Philosophically the idea of a royal family chosen by god is something that to me makes no sense in a modern era, or, well, ever. If I lived in England and paid taxes I think I would be far more vocal and militant about it. Hereditary privilege endorsed and funded by the state is an outdated idea like slavery that was never a good idea to begin with. One of the reasons that otherwise sane sounding people support the continuation of the British monarchy is that it brings in lots of tourist dollars, which I guess now makes me part of the problem. After all these visits to London, I finally gave in and toured Buckingham Palace, the London home of Queen Elizabeth II and all of those who spend their days fulfilling her mission to be queen of all she surveys.
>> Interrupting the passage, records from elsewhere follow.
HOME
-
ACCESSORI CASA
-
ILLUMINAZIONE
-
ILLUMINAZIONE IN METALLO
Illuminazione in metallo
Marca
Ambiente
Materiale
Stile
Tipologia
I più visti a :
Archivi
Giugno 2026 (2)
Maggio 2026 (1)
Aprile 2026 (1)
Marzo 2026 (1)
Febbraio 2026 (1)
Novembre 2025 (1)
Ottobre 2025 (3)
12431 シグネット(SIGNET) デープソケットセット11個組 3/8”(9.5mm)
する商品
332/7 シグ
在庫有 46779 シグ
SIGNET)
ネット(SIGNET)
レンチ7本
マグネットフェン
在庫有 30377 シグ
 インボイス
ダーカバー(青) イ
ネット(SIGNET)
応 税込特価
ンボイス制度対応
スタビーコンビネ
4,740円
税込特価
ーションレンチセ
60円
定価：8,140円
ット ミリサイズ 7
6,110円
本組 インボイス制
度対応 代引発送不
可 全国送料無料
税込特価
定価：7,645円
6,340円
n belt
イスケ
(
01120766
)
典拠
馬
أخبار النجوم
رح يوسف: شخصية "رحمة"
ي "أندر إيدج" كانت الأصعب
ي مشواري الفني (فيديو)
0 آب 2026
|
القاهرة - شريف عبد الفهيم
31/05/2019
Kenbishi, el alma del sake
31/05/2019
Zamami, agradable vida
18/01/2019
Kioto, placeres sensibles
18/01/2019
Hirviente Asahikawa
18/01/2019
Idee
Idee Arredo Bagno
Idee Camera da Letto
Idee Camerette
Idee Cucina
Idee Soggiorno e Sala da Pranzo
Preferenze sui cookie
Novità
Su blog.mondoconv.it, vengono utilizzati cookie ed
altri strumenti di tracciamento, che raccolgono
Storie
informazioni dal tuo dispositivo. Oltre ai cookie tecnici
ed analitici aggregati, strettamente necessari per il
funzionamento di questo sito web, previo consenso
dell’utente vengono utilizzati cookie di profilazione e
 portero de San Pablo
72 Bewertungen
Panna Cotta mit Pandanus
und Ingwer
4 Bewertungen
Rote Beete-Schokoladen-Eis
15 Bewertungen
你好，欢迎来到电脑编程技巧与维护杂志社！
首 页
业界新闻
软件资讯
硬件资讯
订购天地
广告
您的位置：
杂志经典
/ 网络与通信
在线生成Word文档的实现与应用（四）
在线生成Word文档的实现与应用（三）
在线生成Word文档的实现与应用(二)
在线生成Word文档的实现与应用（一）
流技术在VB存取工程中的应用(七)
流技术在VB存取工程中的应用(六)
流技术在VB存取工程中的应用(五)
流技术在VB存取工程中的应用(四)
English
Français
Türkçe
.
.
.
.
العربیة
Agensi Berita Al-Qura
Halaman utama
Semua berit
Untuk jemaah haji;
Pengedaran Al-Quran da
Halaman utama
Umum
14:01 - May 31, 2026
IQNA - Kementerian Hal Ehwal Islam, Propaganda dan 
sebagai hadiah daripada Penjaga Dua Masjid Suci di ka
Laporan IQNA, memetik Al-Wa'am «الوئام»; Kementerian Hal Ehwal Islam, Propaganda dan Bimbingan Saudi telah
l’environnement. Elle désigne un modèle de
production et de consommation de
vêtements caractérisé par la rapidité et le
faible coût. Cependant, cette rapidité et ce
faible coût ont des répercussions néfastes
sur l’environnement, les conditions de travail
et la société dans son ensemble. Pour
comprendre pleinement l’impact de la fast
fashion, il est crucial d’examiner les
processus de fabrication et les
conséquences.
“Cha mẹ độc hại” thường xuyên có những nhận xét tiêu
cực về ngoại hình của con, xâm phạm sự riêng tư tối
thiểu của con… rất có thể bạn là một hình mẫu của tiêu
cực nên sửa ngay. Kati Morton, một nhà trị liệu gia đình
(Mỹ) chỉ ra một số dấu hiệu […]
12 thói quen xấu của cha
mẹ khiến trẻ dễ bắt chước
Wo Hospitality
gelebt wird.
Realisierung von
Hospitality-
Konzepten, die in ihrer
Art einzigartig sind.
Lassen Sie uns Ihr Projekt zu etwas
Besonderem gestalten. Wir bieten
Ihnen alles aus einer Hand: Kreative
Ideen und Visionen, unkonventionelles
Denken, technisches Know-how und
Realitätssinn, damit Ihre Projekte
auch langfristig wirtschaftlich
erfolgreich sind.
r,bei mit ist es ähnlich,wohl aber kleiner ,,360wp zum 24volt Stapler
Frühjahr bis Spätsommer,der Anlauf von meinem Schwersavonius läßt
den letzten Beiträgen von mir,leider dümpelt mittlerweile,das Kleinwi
The palace itself is actually quite interesting and extremely insulated. You enter from the south side (after security) and everyone gets headphones, meaning that no one is paying attention to where they’re walking. After a few rooms you enter a massive exterior court and then the heart of the state rooms of the palace, with staircases and painting of royals and all sorts of overdecorated rooms in all directions. The audio tour was focused on a theme of life as a royal child, with constant reminders and a special exhibit showing old toys and creepy communion gowns worn by people lucky enough to be born into boundless state wealth. It was far less interesting than the history of the palace, at least to me. At the end of the tour, visitors find themselves outside in the sprawling private grounds, where the presence of the city is felt and heard but not seen, a fitting end for a palace built for rulers who also need to be protected from the very people they rule.